* [ENTRIES SUPPLIED]:
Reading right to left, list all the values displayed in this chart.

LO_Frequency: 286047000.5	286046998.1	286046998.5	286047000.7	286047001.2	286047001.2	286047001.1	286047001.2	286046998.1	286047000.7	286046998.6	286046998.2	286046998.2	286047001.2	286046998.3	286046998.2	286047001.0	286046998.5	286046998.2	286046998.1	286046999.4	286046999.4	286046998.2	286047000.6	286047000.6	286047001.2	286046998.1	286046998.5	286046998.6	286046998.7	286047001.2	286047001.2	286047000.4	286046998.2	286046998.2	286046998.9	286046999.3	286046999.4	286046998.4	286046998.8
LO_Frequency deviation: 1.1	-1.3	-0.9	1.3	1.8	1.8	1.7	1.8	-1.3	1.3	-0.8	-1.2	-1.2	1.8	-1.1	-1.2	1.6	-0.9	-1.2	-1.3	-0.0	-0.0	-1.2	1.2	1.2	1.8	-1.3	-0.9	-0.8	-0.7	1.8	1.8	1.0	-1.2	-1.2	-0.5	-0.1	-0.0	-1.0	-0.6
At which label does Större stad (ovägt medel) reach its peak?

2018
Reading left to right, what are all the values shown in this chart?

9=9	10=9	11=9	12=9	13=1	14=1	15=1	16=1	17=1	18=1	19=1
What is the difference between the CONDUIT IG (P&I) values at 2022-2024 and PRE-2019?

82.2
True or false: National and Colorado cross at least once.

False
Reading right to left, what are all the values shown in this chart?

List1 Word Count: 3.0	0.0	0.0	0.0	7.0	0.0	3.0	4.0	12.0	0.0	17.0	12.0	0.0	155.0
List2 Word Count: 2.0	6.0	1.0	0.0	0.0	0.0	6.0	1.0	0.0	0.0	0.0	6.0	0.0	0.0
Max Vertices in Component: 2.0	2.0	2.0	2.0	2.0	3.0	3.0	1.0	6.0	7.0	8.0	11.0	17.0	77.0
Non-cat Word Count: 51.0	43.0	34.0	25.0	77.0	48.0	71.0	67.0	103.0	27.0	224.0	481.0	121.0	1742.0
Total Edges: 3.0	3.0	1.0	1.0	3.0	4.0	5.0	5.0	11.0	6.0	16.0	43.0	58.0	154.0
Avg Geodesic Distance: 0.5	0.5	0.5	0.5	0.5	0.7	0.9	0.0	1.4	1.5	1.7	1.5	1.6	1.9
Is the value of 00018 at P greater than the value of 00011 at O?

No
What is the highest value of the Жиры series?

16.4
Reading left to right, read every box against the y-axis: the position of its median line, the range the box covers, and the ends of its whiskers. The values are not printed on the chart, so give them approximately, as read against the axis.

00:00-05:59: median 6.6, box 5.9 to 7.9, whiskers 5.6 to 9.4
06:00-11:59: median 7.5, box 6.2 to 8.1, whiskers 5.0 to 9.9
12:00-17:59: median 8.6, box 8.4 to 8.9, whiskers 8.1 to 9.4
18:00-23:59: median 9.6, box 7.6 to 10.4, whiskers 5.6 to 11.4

* [DESCRIPTION OF THE TASK]:
Will you copy out all of the material above, word for word and with nothing changed?

* [OUTPUT BELOW]:
Reading right to left, list all the values displayed in this chart.

LO_Frequency: 286047000.5	286046998.1	286046998.5	286047000.7	286047001.2	286047001.2	286047001.1	286047001.2	286046998.1	286047000.7	286046998.6	286046998.2	286046998.2	286047001.2	286046998.3	286046998.2	286047001.0	286046998.5	286046998.2	286046998.1	286046999.4	286046999.4	286046998.2	286047000.6	286047000.6	286047001.2	286046998.1	286046998.5	286046998.6	286046998.7	286047001.2	286047001.2	286047000.4	286046998.2	286046998.2	286046998.9	286046999.3	286046999.4	286046998.4	286046998.8
LO_Frequency deviation: 1.1	-1.3	-0.9	1.3	1.8	1.8	1.7	1.8	-1.3	1.3	-0.8	-1.2	-1.2	1.8	-1.1	-1.2	1.6	-0.9	-1.2	-1.3	-0.0	-0.0	-1.2	1.2	1.2	1.8	-1.3	-0.9	-0.8	-0.7	1.8	1.8	1.0	-1.2	-1.2	-0.5	-0.1	-0.0	-1.0	-0.6
At which label does Större stad (ovägt medel) reach its peak?

2018
Reading left to right, what are all the values shown in this chart?

9=9	10=9	11=9	12=9	13=1	14=1	15=1	16=1	17=1	18=1	19=1
What is the difference between the CONDUIT IG (P&I) values at 2022-2024 and PRE-2019?

82.2
True or false: National and Colorado cross at least once.

False
Reading right to left, what are all the values shown in this chart?

List1 Word Count: 3.0	0.0	0.0	0.0	7.0	0.0	3.0	4.0	12.0	0.0	17.0	12.0	0.0	155.0
List2 Word Count: 2.0	6.0	1.0	0.0	0.0	0.0	6.0	1.0	0.0	0.0	0.0	6.0	0.0	0.0
Max Vertices in Component: 2.0	2.0	2.0	2.0	2.0	3.0	3.0	1.0	6.0	7.0	8.0	11.0	17.0	77.0
Non-cat Word Count: 51.0	43.0	34.0	25.0	77.0	48.0	71.0	67.0	103.0	27.0	224.0	481.0	121.0	1742.0
Total Edges: 3.0	3.0	1.0	1.0	3.0	4.0	5.0	5.0	11.0	6.0	16.0	43.0	58.0	154.0
Avg Geodesic Distance: 0.5	0.5	0.5	0.5	0.5	0.7	0.9	0.0	1.4	1.5	1.7	1.5	1.6	1.9
Is the value of 00018 at P greater than the value of 00011 at O?

No
What is the highest value of the Жиры series?

16.4
Reading left to right, read every box against the y-axis: the position of its median line, the range the box covers, and the ends of its whiskers. The values are not printed on the chart, so give them approximately, as read against the axis.

00:00-05:59: median 6.6, box 5.9 to 7.9, whiskers 5.6 to 9.4
06:00-11:59: median 7.5, box 6.2 to 8.1, whiskers 5.0 to 9.9
12:00-17:59: median 8.6, box 8.4 to 8.9, whiskers 8.1 to 9.4
18:00-23:59: median 9.6, box 7.6 to 10.4, whiskers 5.6 to 11.4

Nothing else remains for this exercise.